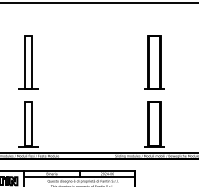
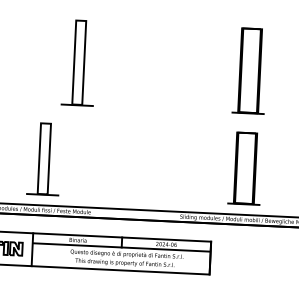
part: (28, 62) -> (79, 62), moved

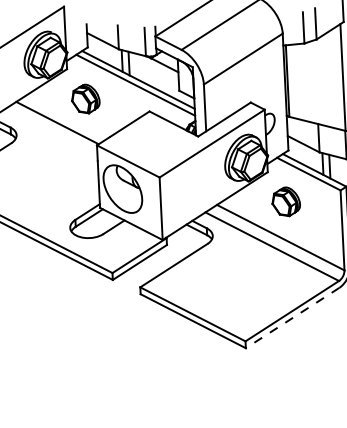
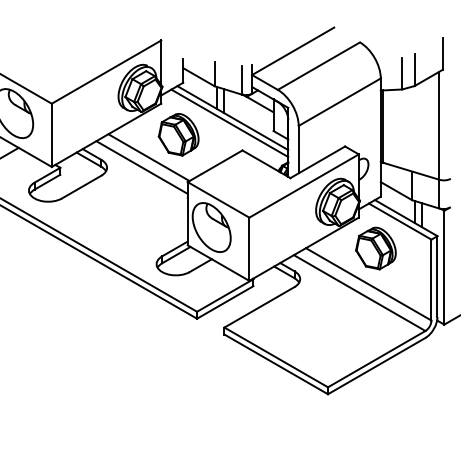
part: (85, 98) -> (178, 134), size x1.43
line: (50, 133) -> (141, 167), added
part: (285, 201) -> (375, 248), size x1.43
line: (292, 318) -> (376, 366), dashed -> solid

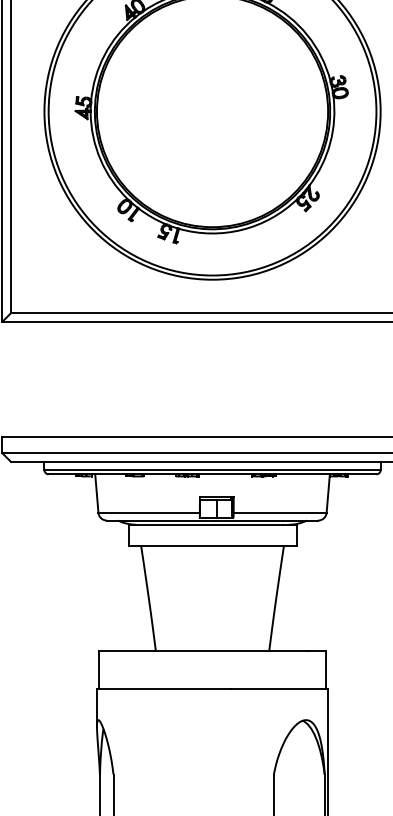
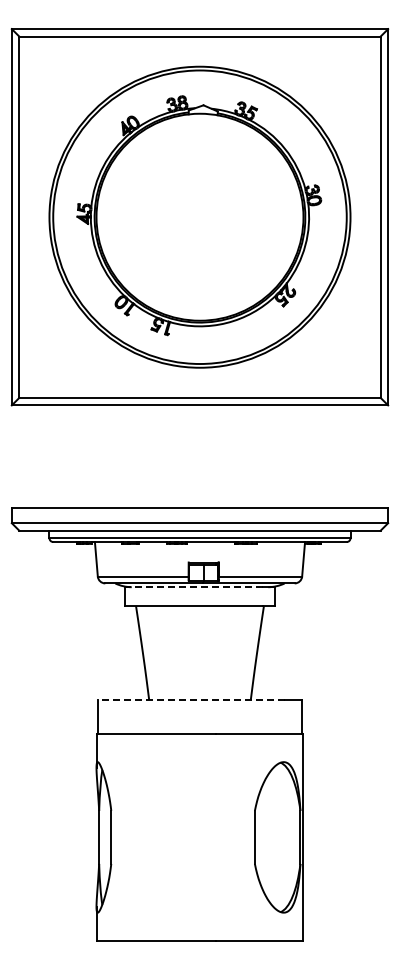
line: (205, 525) -> (193, 587), solid -> dashed
line: (203, 651) -> (191, 700), solid -> dashed

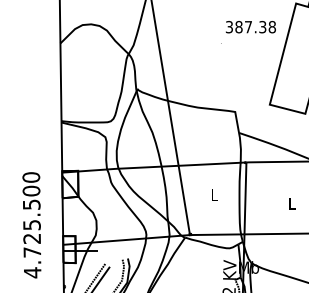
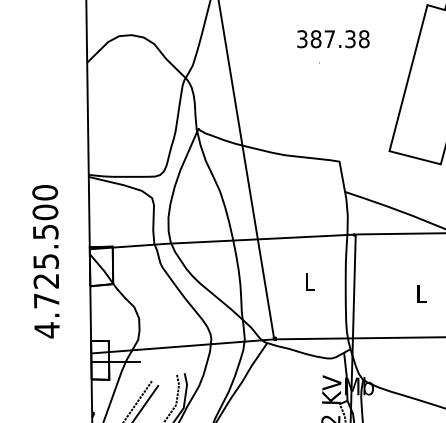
text: (250, 27) -> (332, 39), moved
text: (31, 225) -> (45, 262), moved

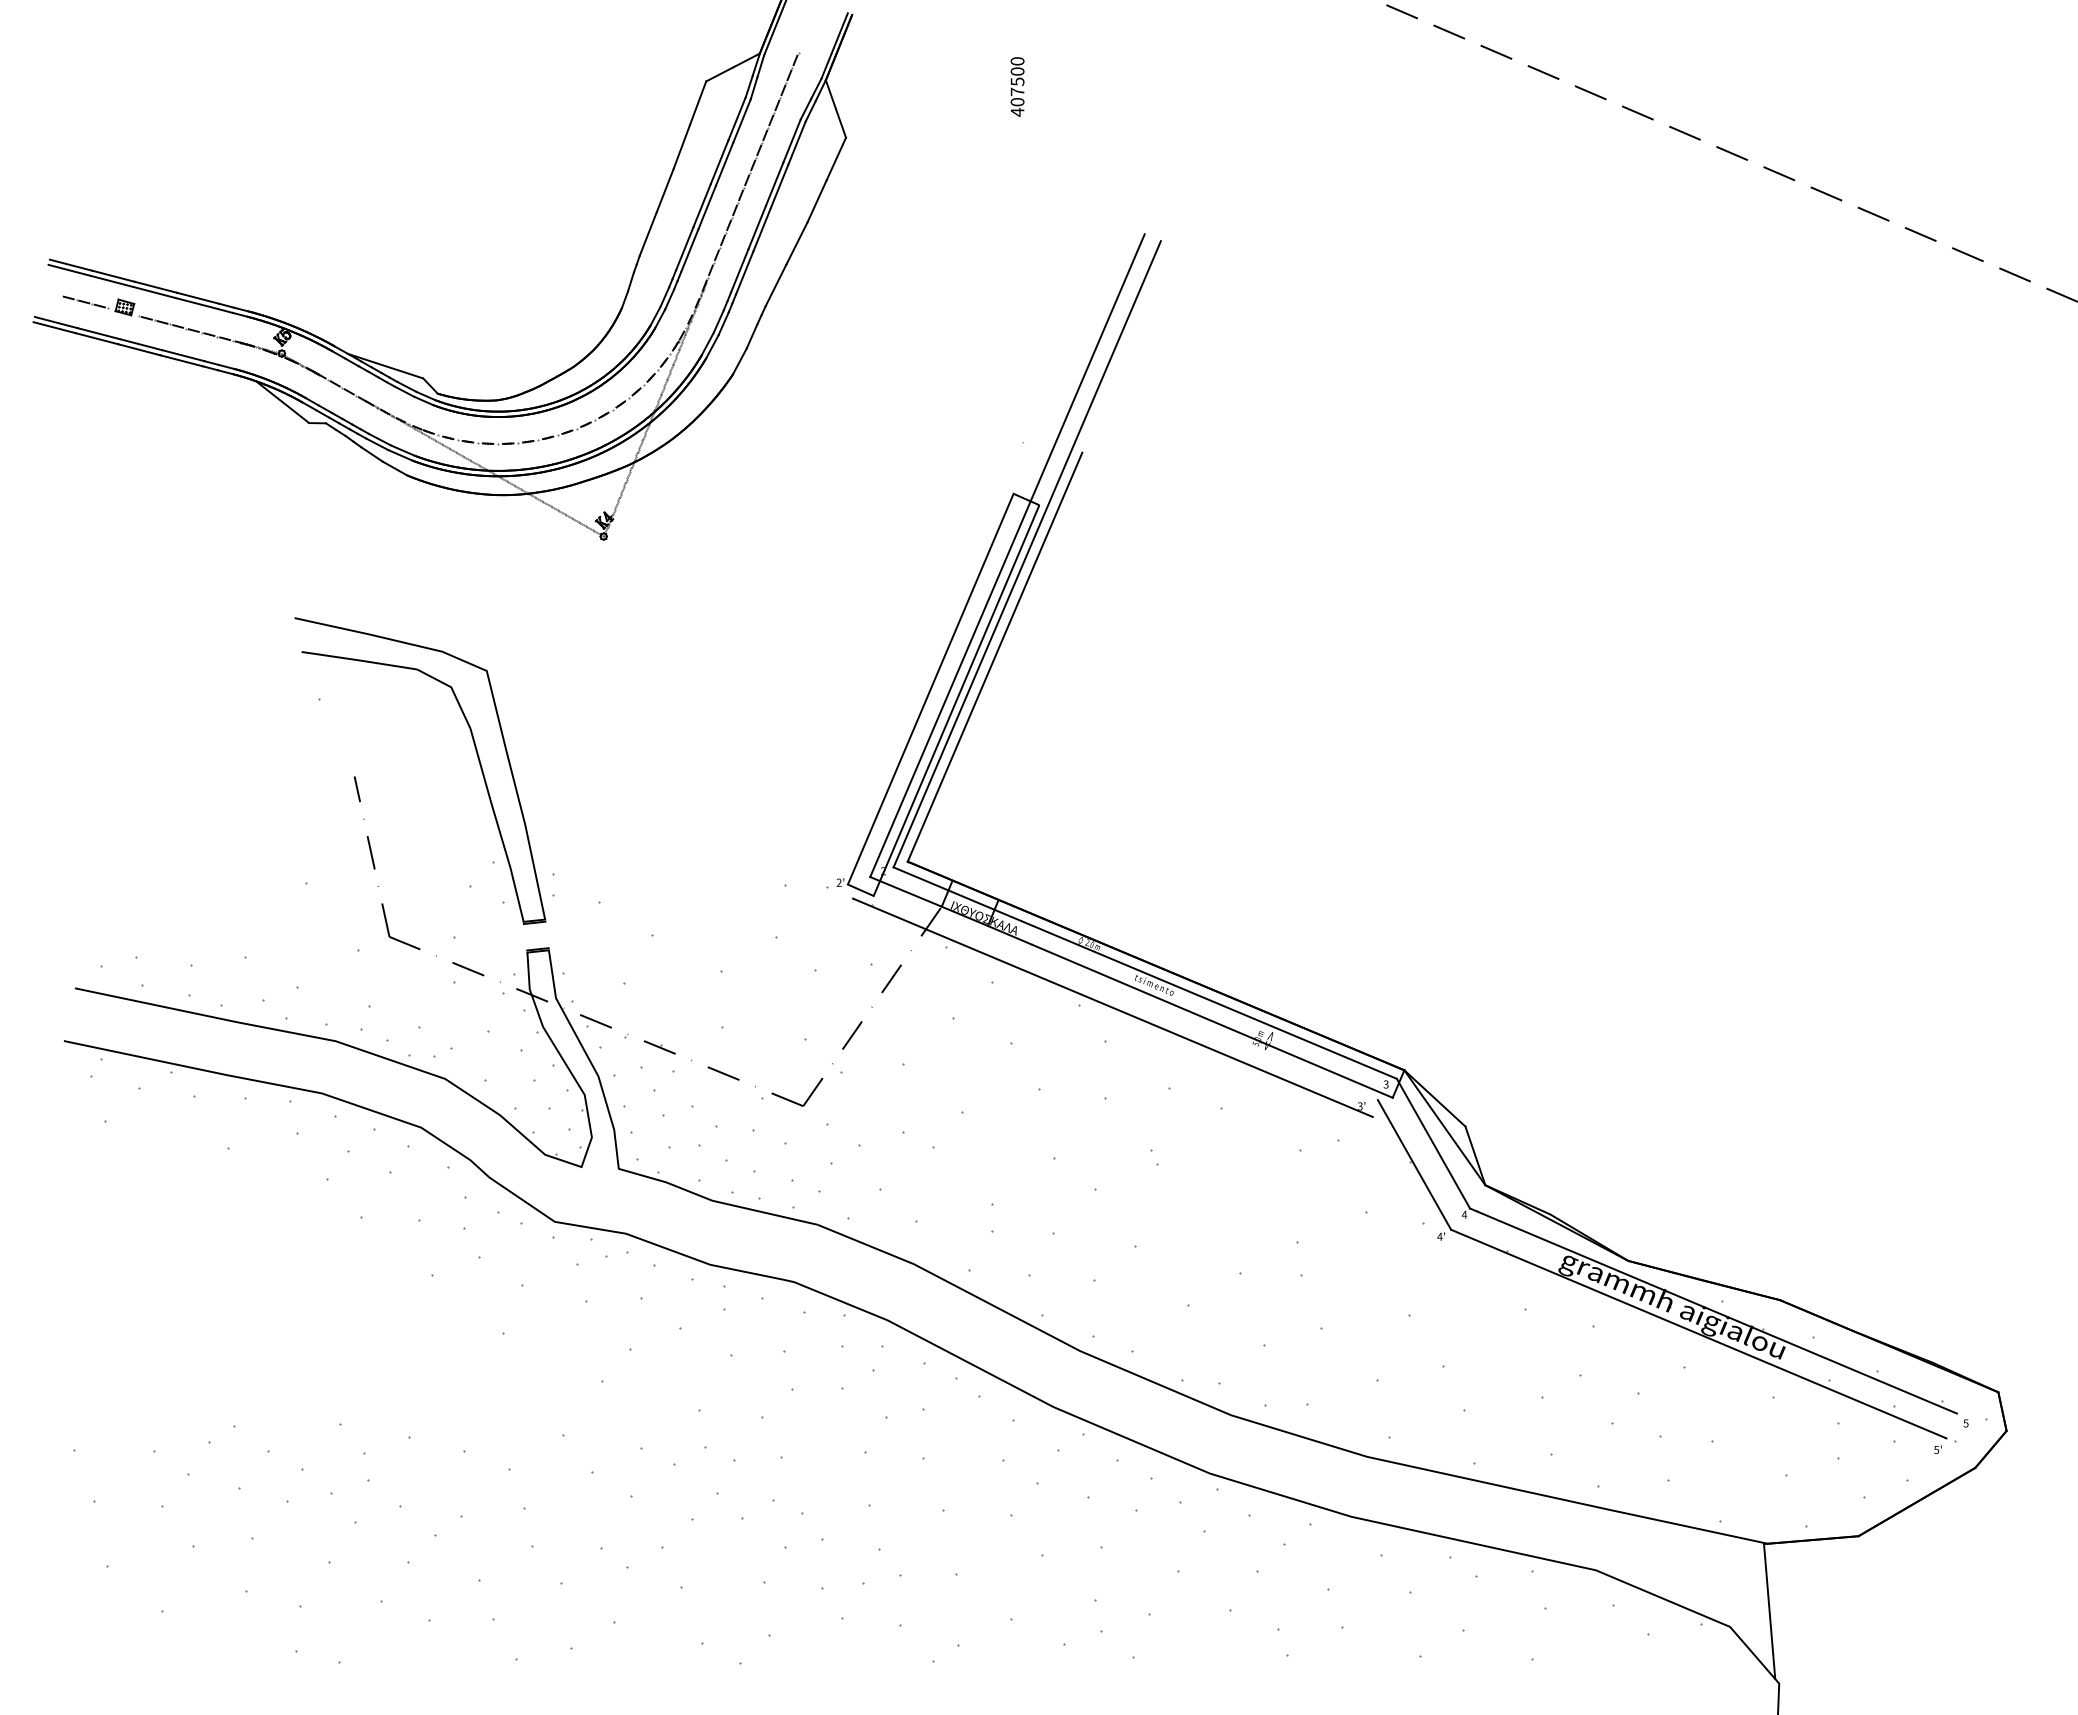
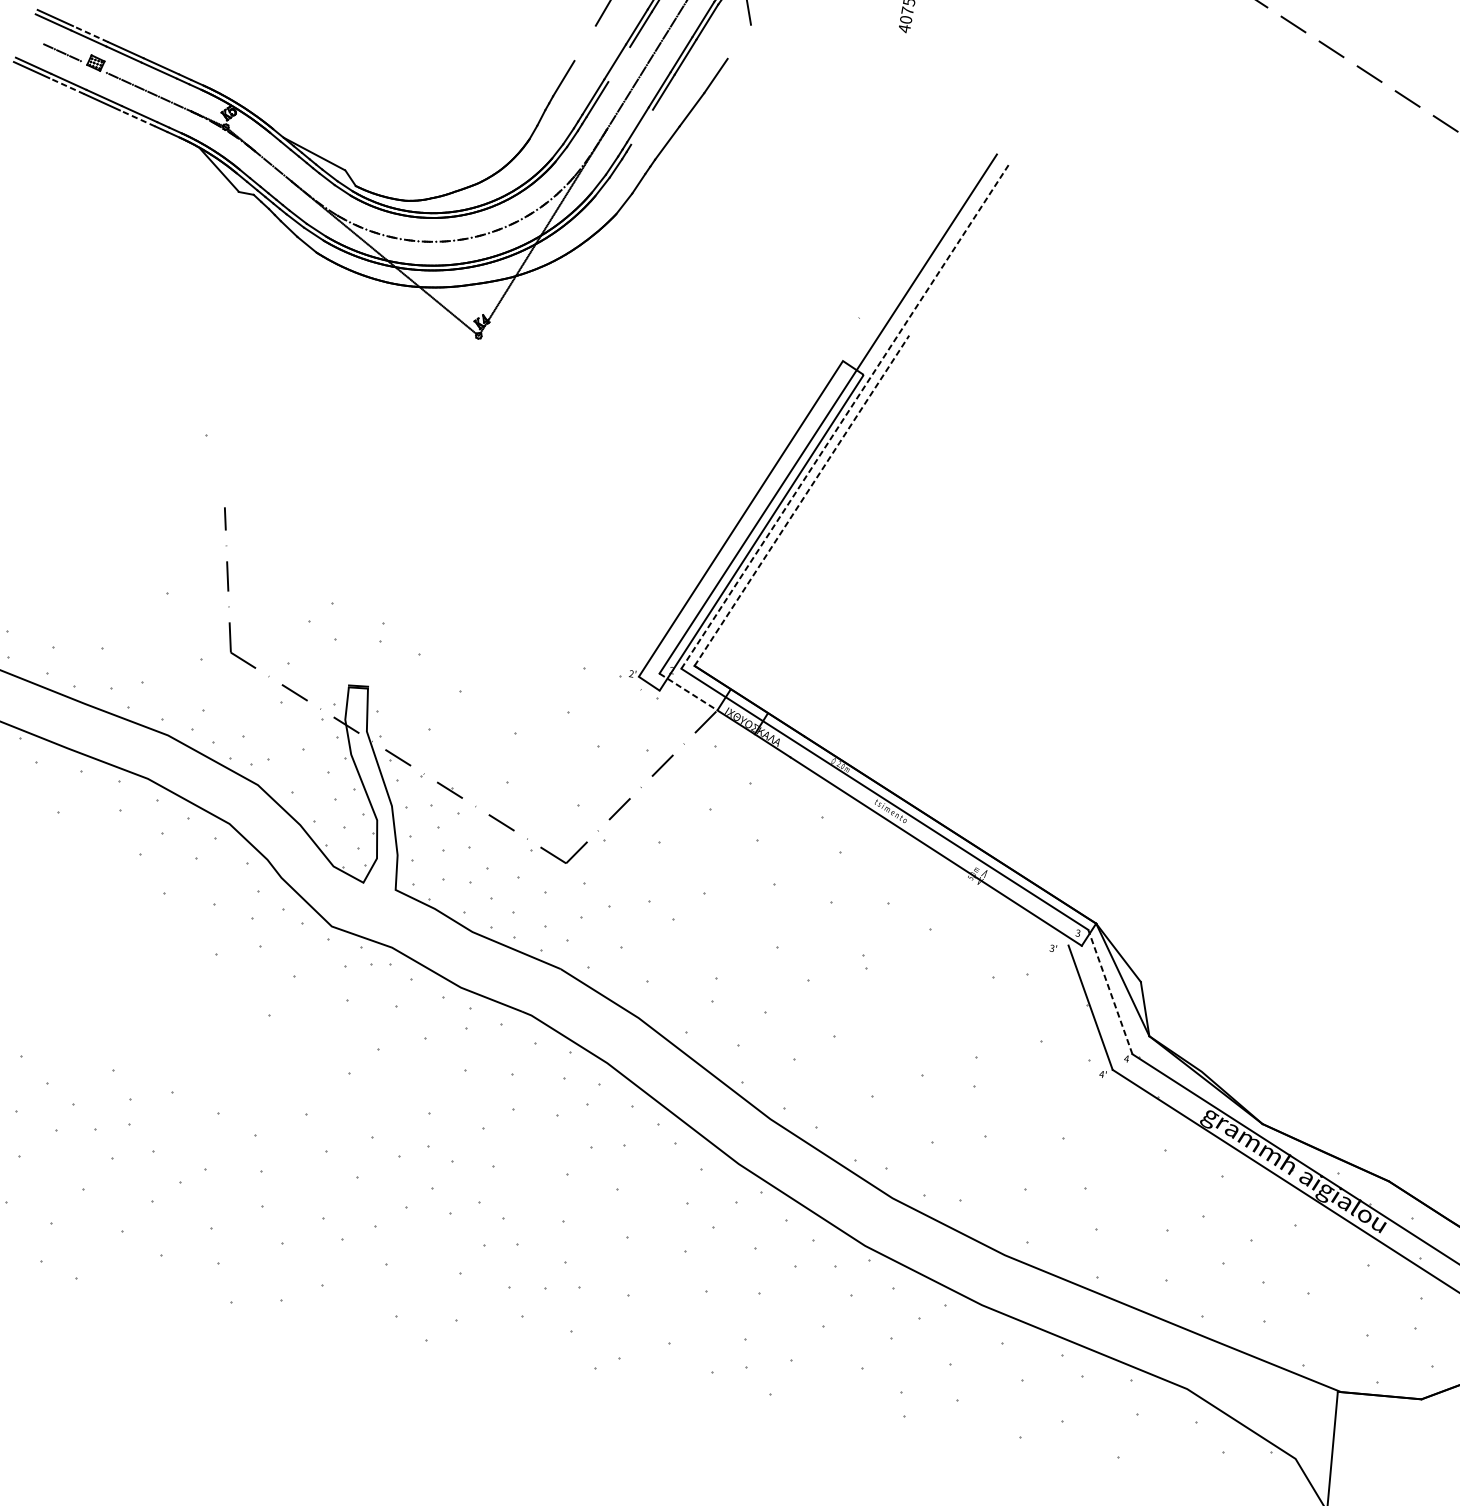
line: (836, 158) -> (739, 41), removed
line: (664, 190) -> (584, 43), removed
line: (706, 207) -> (618, 64), removed
line: (744, 272) -> (641, 126), removed
line: (113, 276) -> (90, 34), solid -> dashed
line: (97, 338) -> (67, 86), solid -> dashed
line: (182, 360) -> (138, 118), solid -> dashed
line: (1027, 553) -> (846, 415), solid -> dashed
line: (995, 656) -> (802, 500), solid -> dashed
part: (476, 754) -> (334, 506), removed
line: (906, 891) -> (688, 691), solid -> dashed
line: (1112, 1007) -> (851, 824), removed
line: (1433, 1143) -> (1110, 991), solid -> dashed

|---|

> The task: Retype each record exactly as it stands, but do not include the pictures.

> Task response:
part: (28, 62) -> (79, 62), moved

part: (85, 98) -> (178, 134), size x1.43
line: (50, 133) -> (141, 167), added
part: (285, 201) -> (375, 248), size x1.43
line: (292, 318) -> (376, 366), dashed -> solid

line: (205, 525) -> (193, 587), solid -> dashed
line: (203, 651) -> (191, 700), solid -> dashed

text: (250, 27) -> (332, 39), moved
text: (31, 225) -> (45, 262), moved

line: (836, 158) -> (739, 41), removed
line: (664, 190) -> (584, 43), removed
line: (706, 207) -> (618, 64), removed
line: (744, 272) -> (641, 126), removed
line: (113, 276) -> (90, 34), solid -> dashed
line: (97, 338) -> (67, 86), solid -> dashed
line: (182, 360) -> (138, 118), solid -> dashed
line: (1027, 553) -> (846, 415), solid -> dashed
line: (995, 656) -> (802, 500), solid -> dashed
part: (476, 754) -> (334, 506), removed
line: (906, 891) -> (688, 691), solid -> dashed
line: (1112, 1007) -> (851, 824), removed
line: (1433, 1143) -> (1110, 991), solid -> dashed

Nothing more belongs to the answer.